L’articulation est l’ « ensemble des éléments par lesquels les os s’unissent les uns aux autres », « l’ensemble des mouvements qui règlent la disposition des organes vocaux sur le passage de l’air expiré »,le point où se fait la jonction des groupes syntaxiques (propositions) d’une phrase, ou mot (conjonction) par lequel se fait cette jonction. »  Le rôle de l’articulation est de relier les os entre eux de manière fonctionnelle. De dire les mots de façon qu’ils soient compris. Emprunté. au latin articulatio au sens de « formation de bourgeon dans les arbres ». Quant à articulus, il désigne aussi une petite articulation que la partie d’un ensemble. Un article, par exemple, dans un journal.

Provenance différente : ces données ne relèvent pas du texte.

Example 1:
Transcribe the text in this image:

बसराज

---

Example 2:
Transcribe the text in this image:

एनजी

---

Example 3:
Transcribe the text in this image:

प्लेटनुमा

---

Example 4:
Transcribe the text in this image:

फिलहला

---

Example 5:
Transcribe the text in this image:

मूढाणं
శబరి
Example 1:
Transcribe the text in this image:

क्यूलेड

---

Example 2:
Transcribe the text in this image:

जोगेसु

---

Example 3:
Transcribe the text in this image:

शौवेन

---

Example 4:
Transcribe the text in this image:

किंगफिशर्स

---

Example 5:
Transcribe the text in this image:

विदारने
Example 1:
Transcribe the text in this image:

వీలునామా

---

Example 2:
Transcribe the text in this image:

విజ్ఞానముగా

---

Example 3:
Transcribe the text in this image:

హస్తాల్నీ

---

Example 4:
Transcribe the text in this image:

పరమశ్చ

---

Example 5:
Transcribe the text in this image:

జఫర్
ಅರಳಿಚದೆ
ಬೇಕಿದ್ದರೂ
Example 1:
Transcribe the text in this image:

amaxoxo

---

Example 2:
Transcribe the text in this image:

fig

L’art n’est pas loin, qui consiste à assembler, ajuster, mettre en ordre, ou articuler. Relier. L’art et l’articulation sont intelligence qui relie.

Syntaxe

Dans le domaine de la langue, c’est la syntaxe qui relie les mots ou les groupes de mots entre eux. Et la syntaxe évolue, faisant parfois s’enchaîner les mots de manière surprenante. «  Mais du coup, excusez-moi Gérard… » entend-on dans un débat sur les retraites . Sur 6 mots, 4 sont explétifs. Ils ne disent rien au-delà d’un tic verbal ou d’une tournure vide de sens. Dans une autre émission, on entend : « J’espère qu’on me donnera les moyens de pouvoir faire mon film… » « Je m’intéresse à comment la nature… » «  J’espère obtenir les moyens….J’étudie, je regarde comment… » À propos de la Syrie, entendu ceci : « Il fait en sorte de telle manière à…. ». « Les femmes se posent la question de ce qu’elles désirent. » Se demander serait trop direct, sans doute. Se poser la question à soi-même distancie davantage.

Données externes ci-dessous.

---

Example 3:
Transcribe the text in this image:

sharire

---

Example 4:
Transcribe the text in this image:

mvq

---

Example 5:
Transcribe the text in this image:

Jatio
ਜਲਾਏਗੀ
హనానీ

L’impérialisme du discours

 La journaliste Françoise Fressoz demandait à un invité : «  Racontez-nous quelle est votre stratégie aujourd’hui. » Le passage marqué par un simple changement d’intonation du discours direct au discours indirect l’emporte désormais sur la syntaxe « classique ». Le discours envahit nos vies au point qu’il fluidifie lui-même son fonctionnement. Ce faisant, il supprime beaucoup de nuances, de subtilité. Il suffit que tout s’enchaîne.

La langue nous vit

La langue ne décrit pas le monde ; elle dit le monde que nous vivons. Ce changement d’articulations nous vient en partie du globish et de la langue des affaires. D’un côté un «  packaging verbal » pour enrober le discours, le gonfler comme un soufflé : peu de matière, beaucoup d’air et de mots. D’un autre le besoin d’articuler le plus simplement possible afin de tenir l’antenne, le crachoir. À l’arrivée, une désarticulation ? De la langue, de la pensée, de notre relation aux autres et à nous-mêmes.